Ses camarades entouraient déjà Manse. Les branches basses interdisaient l’emploi du lasso et ils acceptaient le combat à l’arme blanche. D’un coup de bouclier, l’Américain écarta l’épée dont le menaçait l’assaillant de gauche, découvrant ainsi son flanc droit ; c’était un risque qu’il pouvait courir : Harpage avait ordonné qu’on ne le tuât pas. Le second Perse visa les chevilles du Patrouilleur qui sauta à pieds joints. La lame fendit l’air en sifflant au ras de ses semelles. Mais l’homme qui était à sa gauche revint à la charge. Everard éprouva un choc brutal et vit l’acier lui mordre le mollet. Il bondit en arrière. Un rai de soleil filtrant entre les rameaux fit rutiler le sang. Il avait un éclat irréel. La jambe de Manse ploya sous le poids de son corps.

— Sus ! Sus ! s’époumonait Harpage. A coups d’estoc !

— Un travail que votre crapule de chef de bande n’aura pas le cœur d’accomplir quand je l’aurai arrangé à ma manière, s’écria Everard.

Il avait bien calculé la réplique. L’assaut fléchit et Manse rompit en vacillant.

— S’il faut que les Perses soient les chiens de garde des Mèdes, reprit-il, choisissez donc un Mède qui soit un homme plutôt qu’un couard qui, non content d’avoir trahi son Roi, fuit à présent devant un seul Grec.

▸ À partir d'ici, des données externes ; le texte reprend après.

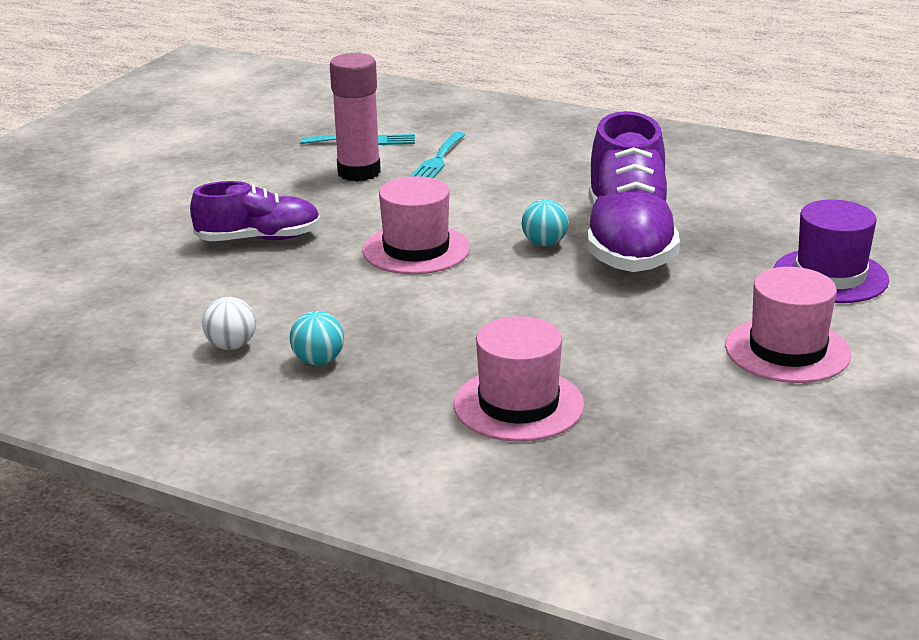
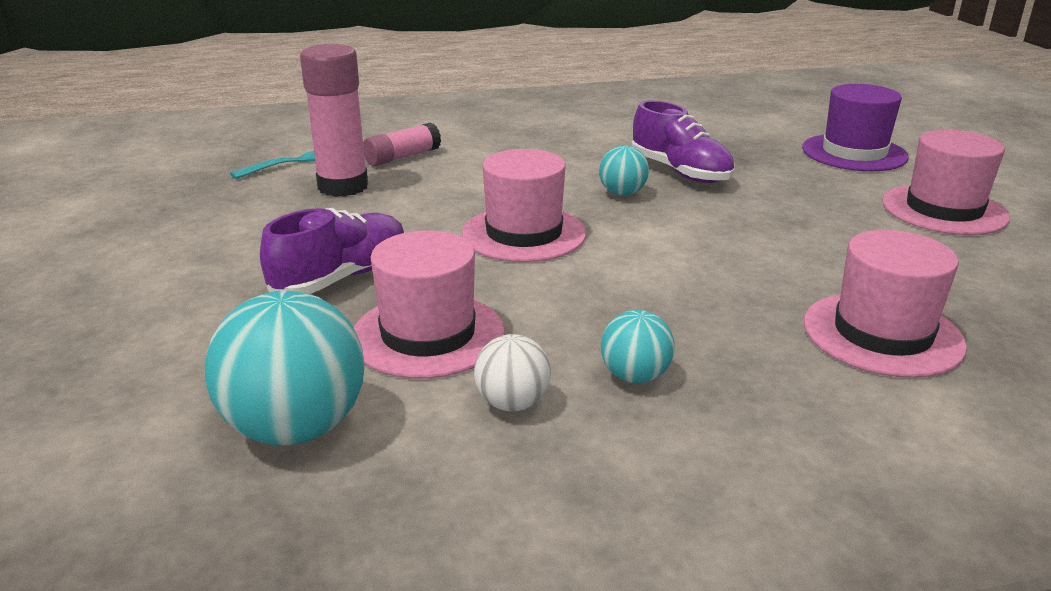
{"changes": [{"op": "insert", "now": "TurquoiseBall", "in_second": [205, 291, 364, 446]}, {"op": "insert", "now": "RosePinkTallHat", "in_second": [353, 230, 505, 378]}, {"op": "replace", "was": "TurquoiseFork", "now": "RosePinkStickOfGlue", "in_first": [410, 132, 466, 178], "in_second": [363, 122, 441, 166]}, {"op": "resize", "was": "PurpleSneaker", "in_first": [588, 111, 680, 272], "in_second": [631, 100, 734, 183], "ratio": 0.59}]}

Un Oriental, fût-il originaire du bassin méditerranéen, fût-il né dans un si lointain passé, ne pouvait perdre la face de cette façon. Harpage n’était certes pas un lâche et Everard savait parfaitement que ses accusations étaient gratuites. Mais, crachant un juron, le Chiliarque s’élança. L’espace d’une seconde, Manse eut la vision du visage fou aux traits aigus qui grossissait devant le sien. Pesamment, mal assuré sur ses jambes, il fit front. L’hésitation des deux tueurs dura une seconde de trop ; le choc se produisit entre le Chiliarque et le Patrouilleur. Le sabre haut brandi du premier s’abattit sur le casque du second, rebondit, glissa le long du bouclier et acheva sa trajectoire en s’enfonçant à son tour dans la jambe d’Everard. Un pan de tunique blanche ondula mollement devant le regard de ce dernier qui, les épaules tassées, frappa de la pointe.